Six Banks Accounted for 57% Total Industry Deposits as at June

Obinna Chima

Six of the largest banks in the country accounted for 57.05 per cent of the total deposits in the industry as at June 2017, compared with the 53.70 per cent recorded at the end of December 2016.

Also, the six banks also accounted for 60.11 per cent of total industry assets, as against the 53.68 per cent recorded at end-December 2016.

The Central Bank of Nigeria (CBN) disclosed this in its Financial Stability Report as at the end of June 2017, posted on its website thursday.

This, according to the report, highlighted the oligopolistic market structure of the banking industry, with few banks controlling more than 50 per cent of the industry deposits and assets.

Furthermore, it stated that the low concentration ratios in the industry showed a trend towards more competition across the banks.

“The market share of the largest bank with respect to deposits and assets stood at 12.93 and 14.79 per cent, respectively, while that of the second largest bank stood at 12.88 and 11.72 per cent.

“Twenty-three other banks had market shares ranging from 0.02 to 9.01 per cent in deposits and 0.08 to 9.96 per cent in assets.

“The increased competition in the banking industry was supported by the Herfindahl-Hirschman Index (HHI)5 for the industry, which stood at 737.66 and 783.65 for deposits and assets, respectively, at end-June 2017 compared with 773.21 and 774.50 for deposits and assets at end-December 2016,” the report stated.

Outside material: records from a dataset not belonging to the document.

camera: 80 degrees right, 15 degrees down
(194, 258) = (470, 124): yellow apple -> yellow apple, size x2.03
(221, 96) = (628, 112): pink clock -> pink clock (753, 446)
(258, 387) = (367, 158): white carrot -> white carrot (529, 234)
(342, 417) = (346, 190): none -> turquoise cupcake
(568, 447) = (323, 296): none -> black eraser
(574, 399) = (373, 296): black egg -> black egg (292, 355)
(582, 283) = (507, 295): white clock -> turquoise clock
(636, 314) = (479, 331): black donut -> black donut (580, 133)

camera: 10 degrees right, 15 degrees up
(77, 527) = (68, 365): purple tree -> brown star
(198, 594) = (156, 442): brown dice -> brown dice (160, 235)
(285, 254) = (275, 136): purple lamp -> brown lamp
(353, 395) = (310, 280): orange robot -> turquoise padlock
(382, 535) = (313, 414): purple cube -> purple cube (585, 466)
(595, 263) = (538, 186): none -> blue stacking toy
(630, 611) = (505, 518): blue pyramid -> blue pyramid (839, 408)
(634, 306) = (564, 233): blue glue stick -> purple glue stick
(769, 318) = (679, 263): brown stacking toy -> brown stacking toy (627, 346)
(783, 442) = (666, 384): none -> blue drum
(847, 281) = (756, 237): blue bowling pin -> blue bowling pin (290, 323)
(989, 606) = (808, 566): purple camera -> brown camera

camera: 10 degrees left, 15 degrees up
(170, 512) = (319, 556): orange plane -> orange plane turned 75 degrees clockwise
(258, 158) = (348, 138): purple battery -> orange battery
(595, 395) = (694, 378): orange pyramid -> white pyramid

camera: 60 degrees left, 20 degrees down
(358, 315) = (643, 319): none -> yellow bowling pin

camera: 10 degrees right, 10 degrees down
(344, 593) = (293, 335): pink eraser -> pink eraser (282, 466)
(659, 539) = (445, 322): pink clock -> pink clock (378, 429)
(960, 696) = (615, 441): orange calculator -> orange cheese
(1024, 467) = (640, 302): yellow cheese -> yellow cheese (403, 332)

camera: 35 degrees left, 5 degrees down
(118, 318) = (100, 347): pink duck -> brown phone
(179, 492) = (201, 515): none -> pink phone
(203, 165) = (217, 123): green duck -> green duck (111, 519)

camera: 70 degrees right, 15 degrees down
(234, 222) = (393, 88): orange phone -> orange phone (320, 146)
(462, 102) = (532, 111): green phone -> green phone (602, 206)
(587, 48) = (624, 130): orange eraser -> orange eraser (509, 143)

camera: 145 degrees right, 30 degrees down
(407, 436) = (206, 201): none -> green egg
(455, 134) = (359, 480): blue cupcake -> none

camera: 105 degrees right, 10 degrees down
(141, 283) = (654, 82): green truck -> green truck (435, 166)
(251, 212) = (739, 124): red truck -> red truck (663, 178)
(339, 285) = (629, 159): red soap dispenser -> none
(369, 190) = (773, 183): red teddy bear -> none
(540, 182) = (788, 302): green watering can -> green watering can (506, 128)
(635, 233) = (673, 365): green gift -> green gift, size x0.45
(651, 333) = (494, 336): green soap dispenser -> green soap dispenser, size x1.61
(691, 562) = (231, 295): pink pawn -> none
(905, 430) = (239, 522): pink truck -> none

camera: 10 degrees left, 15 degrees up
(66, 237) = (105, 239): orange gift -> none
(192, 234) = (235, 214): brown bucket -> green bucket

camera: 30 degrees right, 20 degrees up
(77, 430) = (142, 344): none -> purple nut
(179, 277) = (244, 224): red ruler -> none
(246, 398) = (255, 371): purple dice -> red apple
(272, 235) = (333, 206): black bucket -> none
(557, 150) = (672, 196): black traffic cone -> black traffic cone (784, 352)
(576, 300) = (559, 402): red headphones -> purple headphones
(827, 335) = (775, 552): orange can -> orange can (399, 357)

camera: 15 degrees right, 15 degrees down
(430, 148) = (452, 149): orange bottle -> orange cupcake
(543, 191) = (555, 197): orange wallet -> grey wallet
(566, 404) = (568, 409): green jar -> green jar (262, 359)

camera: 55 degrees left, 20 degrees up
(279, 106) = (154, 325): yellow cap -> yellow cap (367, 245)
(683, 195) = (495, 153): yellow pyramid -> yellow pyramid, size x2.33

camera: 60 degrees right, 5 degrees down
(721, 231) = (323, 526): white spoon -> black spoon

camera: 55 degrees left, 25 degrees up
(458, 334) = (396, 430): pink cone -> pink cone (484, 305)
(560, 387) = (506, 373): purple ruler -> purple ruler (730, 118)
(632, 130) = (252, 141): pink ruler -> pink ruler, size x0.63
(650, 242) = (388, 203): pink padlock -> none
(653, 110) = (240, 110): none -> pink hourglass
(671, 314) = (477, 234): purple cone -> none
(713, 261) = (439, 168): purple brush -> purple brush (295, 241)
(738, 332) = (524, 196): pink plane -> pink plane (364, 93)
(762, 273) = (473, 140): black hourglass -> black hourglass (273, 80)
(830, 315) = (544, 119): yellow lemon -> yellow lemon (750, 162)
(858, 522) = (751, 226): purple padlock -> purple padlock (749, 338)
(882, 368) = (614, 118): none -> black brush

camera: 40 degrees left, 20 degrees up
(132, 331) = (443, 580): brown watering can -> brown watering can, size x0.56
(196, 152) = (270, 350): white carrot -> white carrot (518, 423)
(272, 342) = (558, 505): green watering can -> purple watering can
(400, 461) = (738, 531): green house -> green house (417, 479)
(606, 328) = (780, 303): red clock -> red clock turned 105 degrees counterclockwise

It also showed that as at the end of June 2017, banking industry stress test which covered 20 commercial and four merchant banks was conducted to evaluate the resilience of the banks to credit, liquidity, interest rate and contagion risks (shocks).

According to the report, the average baseline capital adequacy ratios (CARs) for the banking industry, large, medium and small banks at end-June 2017 stood at 11.51, 13.13, -6.71 and 13.54 per cent, respectively.

These represented a decline of 3.27, 2.34 and 19.46 percentage points for the industry, large and medium banks, respectively from the position at end-December 2016.

However, the small banks group grew by 10.40 percentage points from 3.14 to 13.54 per cent.

“The decline in CARs was attributable to the challenges in the oil and gas sector coupled with the slow recovery in the domestic economy which resulted to a rise in NPLs and capital deterioration.

“The pre-shock Return of Assets (ROA) of the banking industry, large, medium and small banks were 0.25, 0.26, 0.22 and 0.18 per cent, respectively, while the Return on Equity (ROE) of the banking industry, large, medium and small banks were 3.84, 3.53, -5.06 and 1.04 per cent in June 2017.

The credit concentration stress test showed that the banking industry and the three other categories exhibited high levels of credit concentration as their respective CARs fell below 10 per cent regulatory threshold.